(Stored dataset items)
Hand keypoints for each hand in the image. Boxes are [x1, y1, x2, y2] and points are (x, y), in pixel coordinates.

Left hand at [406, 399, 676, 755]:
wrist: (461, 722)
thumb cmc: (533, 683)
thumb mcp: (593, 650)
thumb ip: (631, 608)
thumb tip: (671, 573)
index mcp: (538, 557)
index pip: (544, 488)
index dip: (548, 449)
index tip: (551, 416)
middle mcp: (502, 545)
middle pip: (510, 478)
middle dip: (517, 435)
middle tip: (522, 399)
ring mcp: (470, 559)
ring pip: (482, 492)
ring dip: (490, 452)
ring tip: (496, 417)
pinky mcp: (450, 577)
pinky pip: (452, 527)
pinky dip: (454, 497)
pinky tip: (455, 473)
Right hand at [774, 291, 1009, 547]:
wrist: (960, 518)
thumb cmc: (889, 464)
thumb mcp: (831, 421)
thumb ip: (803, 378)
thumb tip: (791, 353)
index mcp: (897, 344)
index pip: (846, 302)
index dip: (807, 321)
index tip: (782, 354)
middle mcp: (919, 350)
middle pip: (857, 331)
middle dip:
==
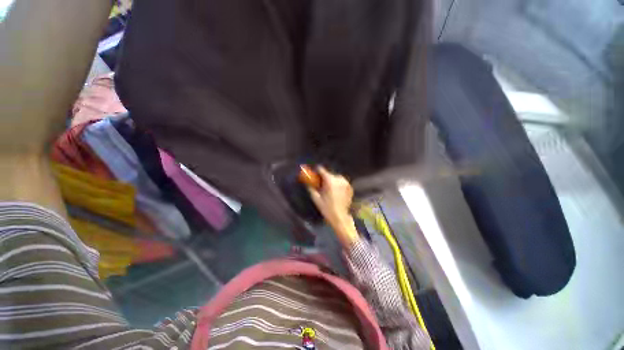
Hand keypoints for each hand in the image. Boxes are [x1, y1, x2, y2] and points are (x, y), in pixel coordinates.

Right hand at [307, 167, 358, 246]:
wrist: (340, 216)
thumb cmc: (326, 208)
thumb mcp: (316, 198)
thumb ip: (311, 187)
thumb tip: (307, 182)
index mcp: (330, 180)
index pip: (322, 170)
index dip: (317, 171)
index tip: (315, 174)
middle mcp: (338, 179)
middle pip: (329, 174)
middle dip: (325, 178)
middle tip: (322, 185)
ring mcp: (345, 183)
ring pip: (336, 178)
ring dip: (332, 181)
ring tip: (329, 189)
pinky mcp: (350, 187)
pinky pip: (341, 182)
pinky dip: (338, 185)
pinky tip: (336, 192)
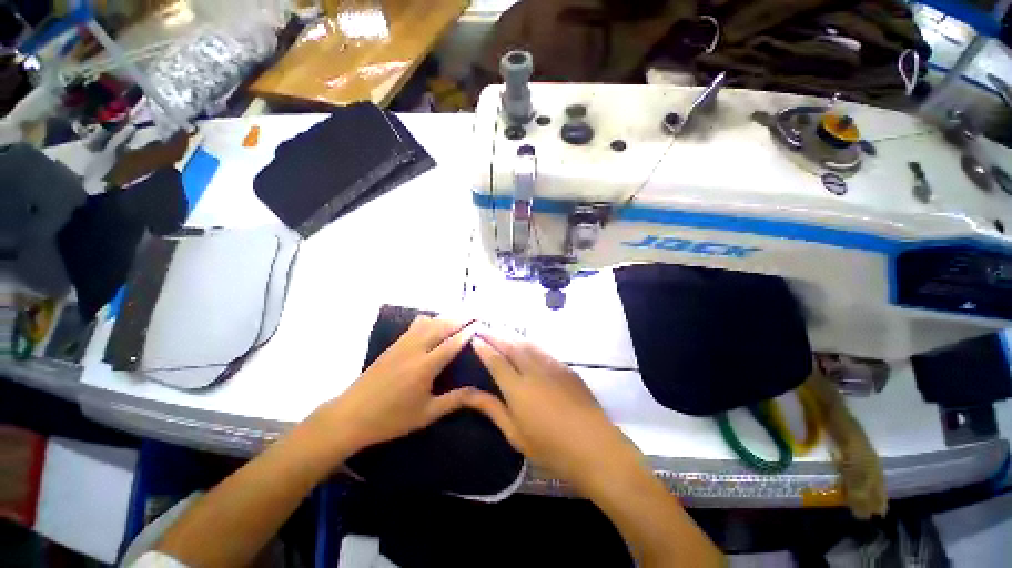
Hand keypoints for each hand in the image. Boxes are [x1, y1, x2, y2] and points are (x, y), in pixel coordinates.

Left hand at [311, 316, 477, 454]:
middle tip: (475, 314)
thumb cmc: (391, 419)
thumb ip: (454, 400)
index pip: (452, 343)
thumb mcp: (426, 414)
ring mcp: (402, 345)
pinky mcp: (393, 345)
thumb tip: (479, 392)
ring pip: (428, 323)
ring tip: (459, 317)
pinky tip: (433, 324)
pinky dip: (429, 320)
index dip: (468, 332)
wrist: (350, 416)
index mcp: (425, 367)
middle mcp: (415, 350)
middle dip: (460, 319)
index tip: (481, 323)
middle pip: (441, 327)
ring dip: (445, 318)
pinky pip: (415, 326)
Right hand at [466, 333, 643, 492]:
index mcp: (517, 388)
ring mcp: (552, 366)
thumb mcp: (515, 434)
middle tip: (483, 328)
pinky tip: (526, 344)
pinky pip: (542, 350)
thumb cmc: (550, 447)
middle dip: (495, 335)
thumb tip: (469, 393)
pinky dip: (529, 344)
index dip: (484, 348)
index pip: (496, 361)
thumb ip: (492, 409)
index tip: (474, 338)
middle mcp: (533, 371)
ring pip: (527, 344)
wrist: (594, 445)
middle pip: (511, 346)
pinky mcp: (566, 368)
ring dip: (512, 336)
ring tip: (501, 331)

Required work: Look above for the line with "index mcp: (517, 388)" and the line with "ring tip: (501, 331)", and reproduce exactly those two lines plus every line between, nothing more.

Task solution:
index mcp: (517, 388)
ring mcp: (552, 366)
thumb mcp: (515, 434)
middle tip: (483, 328)
pinky tip: (526, 344)
pinky pip: (542, 350)
thumb cmc: (550, 447)
middle dip: (495, 335)
thumb tip: (469, 393)
pinky dip: (529, 344)
index dip: (484, 348)
index pip: (496, 361)
thumb ip: (492, 409)
index tip: (474, 338)
middle mcp: (533, 371)
ring pip: (527, 344)
wrist: (594, 445)
middle pip: (511, 346)
pinky mcp: (566, 368)
ring dip: (512, 336)
ring tip: (501, 331)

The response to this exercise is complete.